An internal investigative was commissioned by the Christie administration and conducted by Randy Mastro of law firm Gibson, Dunn and Crutcher. Zimmer declined to participate. A report released in March 2014 said that Zimmer's allegations were, "in material respects, demonstrably false." and "whether intentional or not, it appears that Mayor Zimmer's subjective perception of events she has described do not reflect objective reality." Zimmer dismissed the report as "sadly predictable" and said she was still willing to repeat her allegations under oath, stating, "Randy Mastro could have written his report the day he was hired and saved the taxpayers the million dollars in fees." In editorials, The Star-Ledger and The New York Times labeled the report a "whitewash" as did 56% of New Jersey voters in an April 2014 survey by the Quinnipiac University Polling Institute.

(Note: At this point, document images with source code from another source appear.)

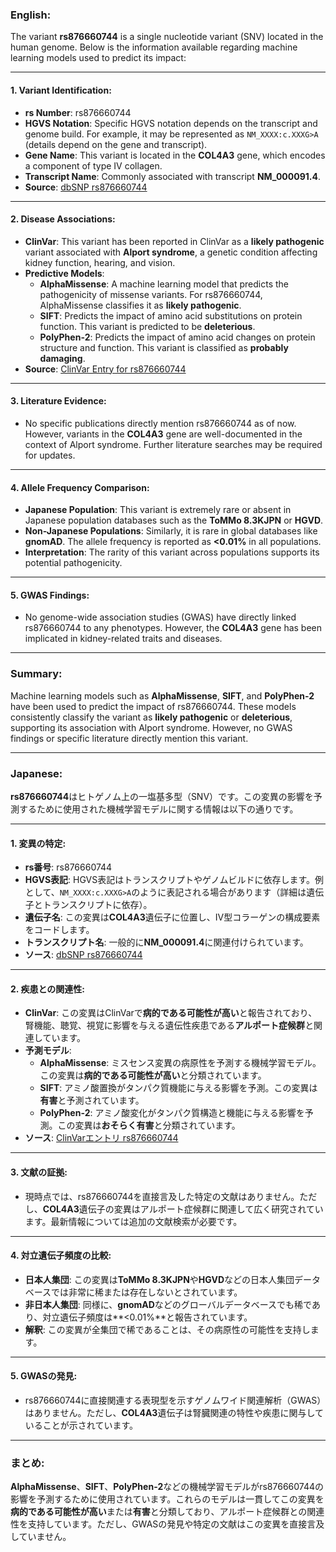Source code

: ### English:
The variant **rs876660744** is a single nucleotide variant (SNV) located in the human genome. Below is the information available regarding machine learning models used to predict its impact:

---

#### 1. **Variant Identification**:
   - **rs Number**: rs876660744
   - **HGVS Notation**: Specific HGVS notation depends on the transcript and genome build. For example, it may be represented as `NM_XXXX:c.XXXG>A` (details depend on the gene and transcript).
   - **Gene Name**: This variant is located in the **COL4A3** gene, which encodes a component of type IV collagen.
   - **Transcript Name**: Commonly associated with transcript **NM_000091.4**.
   - **Source**: [dbSNP rs876660744](https://www.ncbi.nlm.nih.gov/snp/rs876660744)

---

#### 2. **Disease Associations**:
   - **ClinVar**: This variant has been reported in ClinVar as a **likely pathogenic** variant associated with **Alport syndrome**, a genetic condition affecting kidney function, hearing, and vision.
   - **Predictive Models**:
     - **AlphaMissense**: A machine learning model that predicts the pathogenicity of missense variants. For rs876660744, AlphaMissense classifies it as **likely pathogenic**.
     - **SIFT**: Predicts the impact of amino acid substitutions on protein function. This variant is predicted to be **deleterious**.
     - **PolyPhen-2**: Predicts the impact of amino acid changes on protein structure and function. This variant is classified as **probably damaging**.
   - **Source**: [ClinVar Entry for rs876660744](https://www.ncbi.nlm.nih.gov/clinvar/variation/rs876660744/)

---

#### 3. **Literature Evidence**:
   - No specific publications directly mention rs876660744 as of now. However, variants in the **COL4A3** gene are well-documented in the context of Alport syndrome. Further literature searches may be required for updates.

---

#### 4. **Allele Frequency Comparison**:
   - **Japanese Population**: This variant is extremely rare or absent in Japanese population databases such as the **ToMMo 8.3KJPN** or **HGVD**.
   - **Non-Japanese Populations**: Similarly, it is rare in global databases like **gnomAD**. The allele frequency is reported as **<0.01%** in all populations.
   - **Interpretation**: The rarity of this variant across populations supports its potential pathogenicity.

---

#### 5. **GWAS Findings**:
   - No genome-wide association studies (GWAS) have directly linked rs876660744 to any phenotypes. However, the **COL4A3** gene has been implicated in kidney-related traits and diseases.

---

### Summary:
Machine learning models such as **AlphaMissense**, **SIFT**, and **PolyPhen-2** have been used to predict the impact of rs876660744. These models consistently classify the variant as **likely pathogenic** or **deleterious**, supporting its association with Alport syndrome. However, no GWAS findings or specific literature directly mention this variant.

---

### Japanese:
**rs876660744**はヒトゲノム上の一塩基多型（SNV）です。この変異の影響を予測するために使用された機械学習モデルに関する情報は以下の通りです。

---

#### 1. **変異の特定**:
   - **rs番号**: rs876660744
   - **HGVS表記**: HGVS表記はトランスクリプトやゲノムビルドに依存します。例として、`NM_XXXX:c.XXXG>A`のように表記される場合があります（詳細は遺伝子とトランスクリプトに依存）。
   - **遺伝子名**: この変異は**COL4A3**遺伝子に位置し、IV型コラーゲンの構成要素をコードします。
   - **トランスクリプト名**: 一般的に**NM_000091.4**に関連付けられています。
   - **ソース**: [dbSNP rs876660744](https://www.ncbi.nlm.nih.gov/snp/rs876660744)

---

#### 2. **疾患との関連性**:
   - **ClinVar**: この変異はClinVarで**病的である可能性が高い**と報告されており、腎機能、聴覚、視覚に影響を与える遺伝性疾患である**アルポート症候群**と関連しています。
   - **予測モデル**:
     - **AlphaMissense**: ミスセンス変異の病原性を予測する機械学習モデル。この変異は**病的である可能性が高い**と分類されています。
     - **SIFT**: アミノ酸置換がタンパク質機能に与える影響を予測。この変異は**有害**と予測されています。
     - **PolyPhen-2**: アミノ酸変化がタンパク質構造と機能に与える影響を予測。この変異は**おそらく有害**と分類されています。
   - **ソース**: [ClinVarエントリ rs876660744](https://www.ncbi.nlm.nih.gov/clinvar/variation/rs876660744/)

---

#### 3. **文献の証拠**:
   - 現時点では、rs876660744を直接言及した特定の文献はありません。ただし、**COL4A3**遺伝子の変異はアルポート症候群に関連して広く研究されています。最新情報については追加の文献検索が必要です。

---

#### 4. **対立遺伝子頻度の比較**:
   - **日本人集団**: この変異は**ToMMo 8.3KJPN**や**HGVD**などの日本人集団データベースでは非常に稀または存在しないとされています。
   - **非日本人集団**: 同様に、**gnomAD**などのグローバルデータベースでも稀であり、対立遺伝子頻度は**<0.01%**と報告されています。
   - **解釈**: この変異が全集団で稀であることは、その病原性の可能性を支持します。

---

#### 5. **GWASの発見**:
   - rs876660744に直接関連する表現型を示すゲノムワイド関連解析（GWAS）はありません。ただし、**COL4A3**遺伝子は腎臓関連の特性や疾患に関与していることが示されています。

---

### まとめ:
**AlphaMissense**、**SIFT**、**PolyPhen-2**などの機械学習モデルがrs876660744の影響を予測するために使用されています。これらのモデルは一貫してこの変異を**病的である可能性が高い**または**有害**と分類しており、アルポート症候群との関連性を支持しています。ただし、GWASの発見や特定の文献はこの変異を直接言及していません。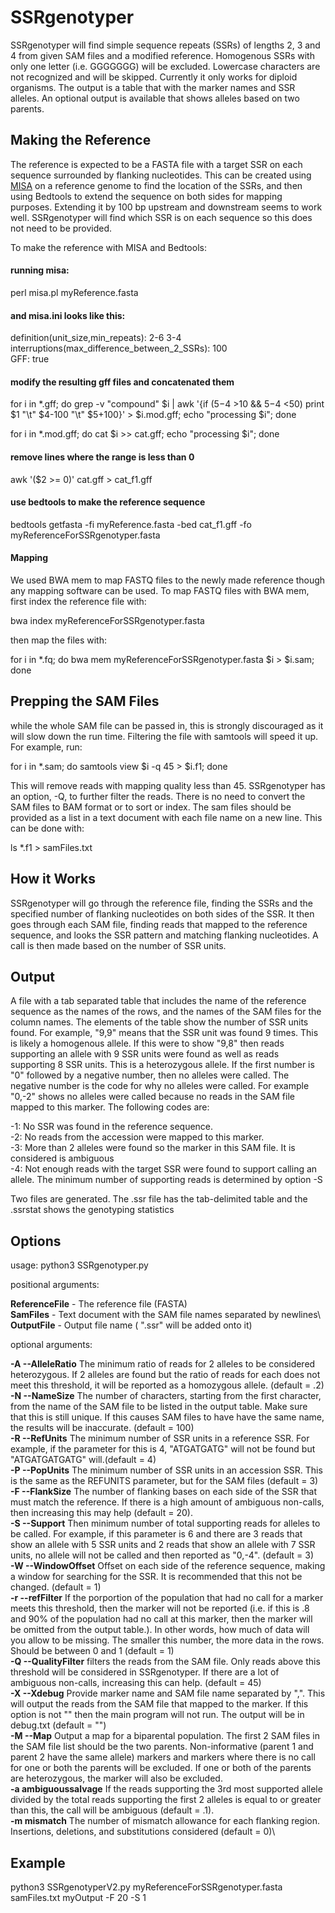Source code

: # SSRgenotyper

SSRgenotyper will find simple sequence repeats (SSRs) of lengths 2, 3 and 4 from given SAM files and a modified reference. Homogenous SSRs with only one letter (i.e. GGGGGGG) will be excluded. Lowercase characters are not recognized and will be skipped. Currently it only works for diploid organisms. The output is a table that with the marker names and SSR alleles. An optional output is available that shows alleles based on two parents.

## Making the Reference

The reference is expected to be a FASTA file with a target SSR on each sequence surrounded by flanking nucleotides. This can be created using [MISA](https://webblast.ipk-gatersleben.de/misa/misa_sourcecode_22092015.zip) on a reference genome to find the location of the SSRs, and then using Bedtools to extend the sequence on both sides for mapping purposes. Extending it by 100 bp upstream and downstream seems to work well. SSRgenotyper will find which SSR is on each sequence so this does not need to be provided.

To make the reference with MISA and Bedtools:

#### running misa:
perl misa.pl myReference.fasta

#### and misa.ini looks like this:

definition(unit_size,min_repeats):                   2-6 3-4\
interruptions(max_difference_between_2_SSRs):        100\
GFF:                                                     true

#### modify the resulting gff files and concatenated them
for i in \*.gff; do grep -v "compound" $i | awk '{if ($5-$4 >10 && $5-$4 <50) print $1 "\t" $4-100 "\t" $5+100}' > $i.mod.gff; echo "processing $i"; done

for i in \*.mod.gff; do cat $i >> cat.gff; echo "processing $i"; done

#### remove lines where the range is less than 0

awk '($2 >= 0)' cat.gff > cat_f1.gff 

#### use bedtools to make the reference sequence

bedtools getfasta -fi myReference.fasta -bed cat_f1.gff -fo myReferenceForSSRgenotyper.fasta

#### Mapping

We used BWA mem to map FASTQ files to the newly made reference though any mapping software can be used. To map FASTQ files with BWA mem, first index the reference file with:

bwa index myReferenceForSSRgenotyper.fasta

then map the files with:

for i in \*.fq; do bwa mem myReferenceForSSRgenotyper.fasta $i > $i.sam; done 

## Prepping the SAM Files
while the whole SAM file can be passed in, this is strongly discouraged as it will slow down the run time. Filtering the file with samtools will speed it up. For example, run:

for i in *.sam; do samtools view $i -q 45 > $i.f1; done

This will remove reads with mapping quality less than 45. SSRgenotyper has an option, -Q, to further filter the reads. There is no need to convert the SAM files to BAM format or to sort or index. The sam files should be provided as a list in a text document with each file name on a new line. This can be done with:

ls *.f1 > samFiles.txt

## How it Works

SSRgenotyper will go through the reference file, finding the SSRs and the specified number of flanking nucleotides on both sides of the SSR. It then goes through each SAM file, finding reads that mapped to the reference sequence, and looks the SSR pattern and matching flanking nucleotides. A call is then made based on the number of SSR units.

## Output

A file with a tab separated table that includes the name of the reference sequence as the names of the rows, and the names of the SAM files for the column names. The elements of the table show the number of SSR units found. For example, "9,9" means that the SSR unit was found 9 times. This is likely a homogenous allele. If this were to show "9,8" then reads supporting an allele with 9 SSR units were found as well as reads supporting 8 SSR units. This is a heterozygous allele. If the first number is "0" followed by a negative number, then no alleles were called. The negative number is the code for why no alleles were called. For example "0,-2" shows no alleles were called because no reads in the SAM file mapped to this marker. The following codes are:

-1: No SSR was found in the reference sequence.\
-2: No reads from the accession were mapped to this marker.\
-3: More than 2 alleles were found so the marker in this SAM file. It is considered is ambiguous\
-4: Not enough reads with the target SSR were found to support calling an allele. The minimum number of supporting reads is determined by option -S

Two files are generated. The .ssr file has the tab-delimited table and the .ssrstat shows the genotyping statistics

## Options

usage: python3 SSRgenotyper.py <ReferenceFile> <SamFiles> <OutputFile>

positional arguments:

**ReferenceFile** - The reference file (FASTA)\
**SamFiles** - Text document with the SAM file names separated by newlines\                       
**OutputFile** - Output file name ( ".ssr" will be added onto it)

optional arguments:
  
**-A --AlleleRatio** The minimum ratio of reads for 2 alleles to be considered heterozygous. If 2 alleles are found but the ratio of reads for each does not meet this threshold, it will be reported as a homozygous allele. (default = .2)\
**-N --NameSize** The number of characters, starting from the first character, from the name of the SAM file to be listed in the output table. Make sure that this is still unique. If this causes SAM files to have have the same name, the results will be inaccurate. (default = 100)\
**-R --RefUnits** The minimum number of SSR units in a reference SSR. For example, if the parameter for this is 4, "ATGATGATG" will not be found but "ATGATGATGATG" will.(default = 4)\
**-P --PopUnits** The minimum number of SSR units in an accession SSR. This is the same as the REFUNITS parameter, but for the SAM files (default = 3)\
**-F --FlankSize** The number of flanking bases on each side of the SSR that must match the reference. If there is a high amount of ambiguous non-calls, then increasing this may help (default = 20).\
**-S --Support** Then minimum number of total supporting reads for alleles to be called. For example, if this parameter is 6 and there are 3 reads that show an allele with 5 SSR units and 2 reads that show an allele with 7 SSR units, no allele will not be called and then reported as "0,-4". (default = 3)\
**-W --WindowOffset** Offset on each side of the reference sequence, making a window for searching for the SSR. It is recommended that this not be changed. (default = 1)\
**-r --refFilter** If the porportion of the population that had no call for a marker meets this threshold, then the marker will not be reported (i.e. if this is .8 and 90% of the population had no call at this marker, then the marker will be omitted from the output table.). In other words, how much of data will you allow to be missing. The smaller this number, the more data in the rows. Should be between 0 and 1 (default = 1)\
**-Q --QualityFilter** filters the reads from the SAM file. Only reads above this threshold will be considered in SSRgenotyper. If there are a lot of ambiguous non-calls, increasing this can help. (default = 45)\
**-X --Xdebug** Provide marker name and SAM file name separated by ",". This will output the reads from the SAM file that mapped to the marker. If this option is not "" then the main program will not run. The output will be in debug.txt (default = "")\
**-M --Map** Output a map for a biparental population. The first 2 SAM files in the SAM file list should be the two parents. Non-informative (parent 1 and parent 2 have the same allele) markers and markers where there is no call for one or both the parents will be excluded. If one or both of the parents are heterozygous, the marker will also be excluded.\
**-a ambiguoussalvage** If the reads supporting the 3rd most supported allele divided by the total reads supporting the first 2 alleles is equal to or greater than this, the call will be ambiguous (default = .1).\
**-m mismatch** The number of mismatch allowance for each flanking region. Insertions, deletions, and substitutions considered (default = 0)\
## Example
python3 SSRgenotyperV2.py myReferenceForSSRgenotyper.fasta samFiles.txt myOutput -F 20 -S 1

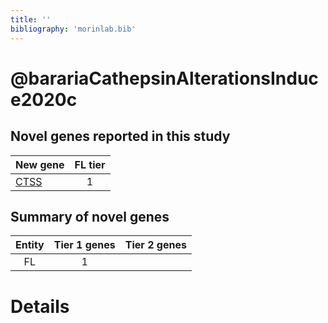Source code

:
 ```yaml
---
title: ''
bibliography: 'morinlab.bib'
---
```


# @barariaCathepsinAlterationsInduce2020c
## Novel genes reported in this study

|New gene|FL tier|
|:-|:-:|
|[CTSS](CTSS)|1 |

## Summary of novel genes

|Entity| Tier 1 genes| Tier 2 genes|
|:-:|:-:|:-:|
|FL|1||

# Details

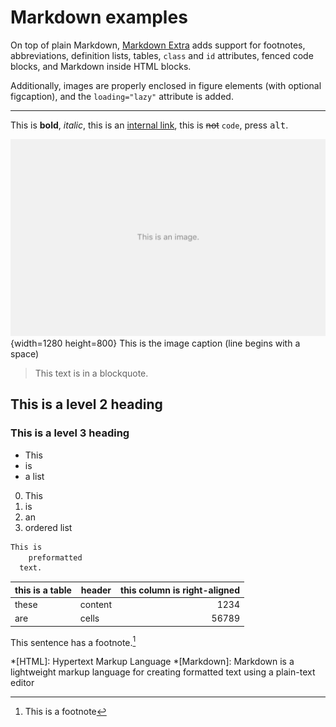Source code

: # Markdown examples

On top of plain Markdown, [Markdown Extra](https://michelf.ca/projects/php-markdown/extra) adds support for footnotes, abbreviations, definition lists, tables, `class` and `id` attributes, fenced code blocks, and Markdown inside HTML blocks.

Additionally, images are properly enclosed in figure elements (with optional figcaption), and the `loading="lazy"` attribute is added.

***

This is **bold**, *italic*,  this is an [internal link](#2021-01-11-hello-world), this is ~~not~~  `code`, press <kbd>alt</kbd>.

![This is the image alt text](content/img/image.png "This is the image title.") {width=1280 height=800}
 This is the image caption (line begins with a space)
 
> This text is in a blockquote.

## This is a level 2 heading

### This is a level 3 heading

- This
- is
- a list

0. This
1. is
10. an
11. ordered list

```.txt
This is
    preformatted
  text.
```

this is a table | header        |this column is right-aligned |
----------------| --------------|----------------------------:|
these           | content       |1234                         |
are             | cells         |56789                        |

This sentence has a footnote.[^1]

[^1]: This is a footnote

*[HTML]: Hypertext Markup Language
*[Markdown]: Markdown is a lightweight markup language for creating formatted text using a plain-text editor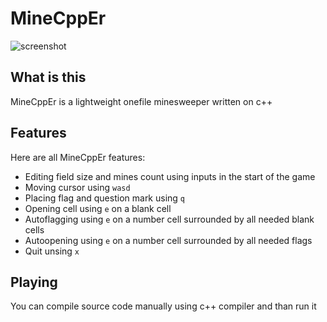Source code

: # MineCppEr
![screenshot](https://cdn.imgchest.com/files/739cxg3zgd7.png)

## What is this
MineCppEr is a lightweight onefile minesweeper written on c++

## Features
Here are all MineCppEr features:
- Editing field size and mines count using inputs in the start of the game
- Moving cursor using `wasd`
- Placing flag and question mark using `q`
- Opening cell using `e` on a blank cell
- Autoflagging using `e` on a number cell surrounded by all needed blank cells
- Autoopening using `e` on a number cell surrounded by all needed flags
- Quit unsing `x`

## Playing
You can compile source code manually using c++ compiler and than run it
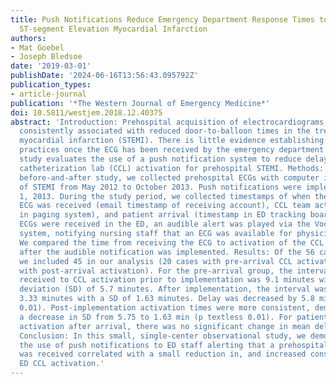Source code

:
 ```yaml
---
title: Push Notifications Reduce Emergency Department Response Times to Prehospital
  ST-segment Elevation Myocardial Infarction
authors:
- Mat Goebel
- Joseph Bledsoe
date: '2019-03-01'
publishDate: '2024-06-16T13:56:43.095792Z'
publication_types:
- article-journal
publication: '*The Western Journal of Emergency Medicine*'
doi: 10.5811/westjem.2018.12.40375
abstract: 'Introduction: Prehospital acquisition of electrocardiograms (ECG) has been
  consistently associated with reduced door-to-balloon times in the treatment of ST-segment
  myocardial infarction (STEMI). There is little evidence establishing best hospital
  practices once the ECG has been received by the emergency department (ED). This
  study evaluates the use of a push notification system to reduce delays in cardiac
  catheterization lab (CCL) activation for prehospital STEMI. Methods: In this prospective
  before-and-after study, we collected prehospital ECGs with computer interpretation
  of STEMI from May 2012 to October 2013. Push notifications were implemented June
  1, 2013. During the study period, we collected timestamps of when the prehospital
  ECG was received (email timestamp of receiving account), CCL team activation (timestamp
  in paging system), and patient arrival (timestamp in ED tracking board). When prehospital
  ECGs were received in the ED, an audible alert was played via the Vocera WiFi communication
  system, notifying nursing staff that an ECG was available for physician interpretation.
  We compared the time from receiving the ECG to activation of the CCL before and
  after the audible notification was implemented. Results: Of the 56 cases received,
  we included 45 in our analysis (20 cases with pre-arrival CCL activation and 25
  with post-arrival activation). For the pre-arrival group, the interval from ECG
  received to CCL activation prior to implementation was 9.1 minutes with a standard
  deviation (SD) of 5.7 minutes. After implementation, the interval was reduced to
  3.33 minutes with a SD of 1.63 minutes. Delay was decreased by 5.8 minutes (p textless
  0.01). Post-implementation activation times were more consistent, demonstrated by
  a decrease in SD from 5.75 to 1.63 min (p textless 0.01). For patients with CCL
  activation after arrival, there was no significant change in mean delay after implementation.
  Conclusion: In this small, single-center observational study, we demonstrated that
  the use of push notifications to ED staff alerting that a prehospital STEMI ECG
  was received correlated with a small reduction in, and increased consistency of,
  ED CCL activation.'
---
```

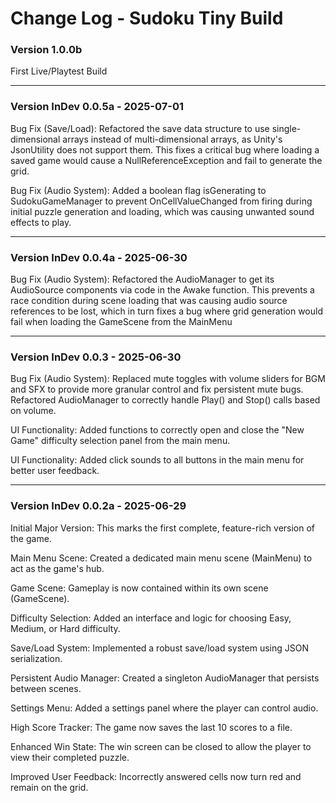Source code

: # Change Log - Sudoku Tiny Build

### Version 1.0.0b

First Live/Playtest Build

---

### Version InDev 0.0.5a - 2025-07-01

Bug Fix (Save/Load): Refactored the save data structure to use single-dimensional arrays instead of multi-dimensional arrays, as Unity's JsonUtility does not support them. This fixes a critical bug where loading a saved game would cause a NullReferenceException and fail to generate the grid.

Bug Fix (Audio System): Added a boolean flag isGenerating to SudokuGameManager to prevent OnCellValueChanged from firing during initial puzzle generation and loading, which was causing unwanted sound effects to play.

---

### Version InDev 0.0.4a - 2025-06-30

Bug Fix (Audio System): Refactored the AudioManager to get its AudioSource components via code in the Awake function. This prevents a race condition during scene loading that was causing audio source references to be lost, which in turn fixes a bug where grid generation would fail when loading the GameScene from the MainMenu

---

### Version InDev 0.0.3 - 2025-06-30

Bug Fix (Audio System): Replaced mute toggles with volume sliders for BGM and SFX to provide more granular control and fix persistent mute bugs. Refactored AudioManager to correctly handle Play() and Stop() calls based on volume.

UI Functionality: Added functions to correctly open and close the "New Game" difficulty selection panel from the main menu.

UI Functionality: Added click sounds to all buttons in the main menu for better user feedback.

---

### Version InDev 0.0.2a - 2025-06-29

Initial Major Version: This marks the first complete, feature-rich version of the game.

Main Menu Scene: Created a dedicated main menu scene (MainMenu) to act as the game's hub.

Game Scene: Gameplay is now contained within its own scene (GameScene).

Difficulty Selection: Added an interface and logic for choosing Easy, Medium, or Hard difficulty.

Save/Load System: Implemented a robust save/load system using JSON serialization.

Persistent Audio Manager: Created a singleton AudioManager that persists between scenes.

Settings Menu: Added a settings panel where the player can control audio.

High Score Tracker: The game now saves the last 10 scores to a file.

Enhanced Win State: The win screen can be closed to allow the player to view their completed puzzle.

Improved User Feedback: Incorrectly answered cells now turn red and remain on the grid.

After a 16-month investigation, the United States Attorney for the District of New Jersey concluded that Zimmer's claims were unfounded. In letters dated May 1, 2015 to Guadagno, Constable and Ferzan the U.S. Attorney wrote: "Based on the evidence developed during the investigation and our review of applicable law, we have concluded that no further action is warranted in this matter. Accordingly, the investigation of these allegations have been closed."

====Influence====
In 2012 the Hudson Reporter named Zimmer as #3 in its list of Hudson County's 50 most influential people entities, behind North Bergen mayor Nicholas Sacco and Union City mayor Brian P. Stack. She was ranked #4 in 2013, and #5 in 2014. In 2015, various news articles pointed to documents showing a partnership with her spouse as an influential figure in her administration and Hoboken City government affairs. This prompted several residents to voice concerns at a subsequent City Council meeting, who were forcefully ejected by Hoboken Council president Bhalla.

==Personal life==
Zimmer is married to Stan Grossbard, who is President of the RCDC Corporation, a diamond manufacturing and wholesaling company that markets the Original Radiant Cut Diamond, which was invented in 1977 by his father, Henry Grossbard. Zimmer converted from Unitarianism to Judaism. Stan Grossbard and Dawn Zimmer have two children together.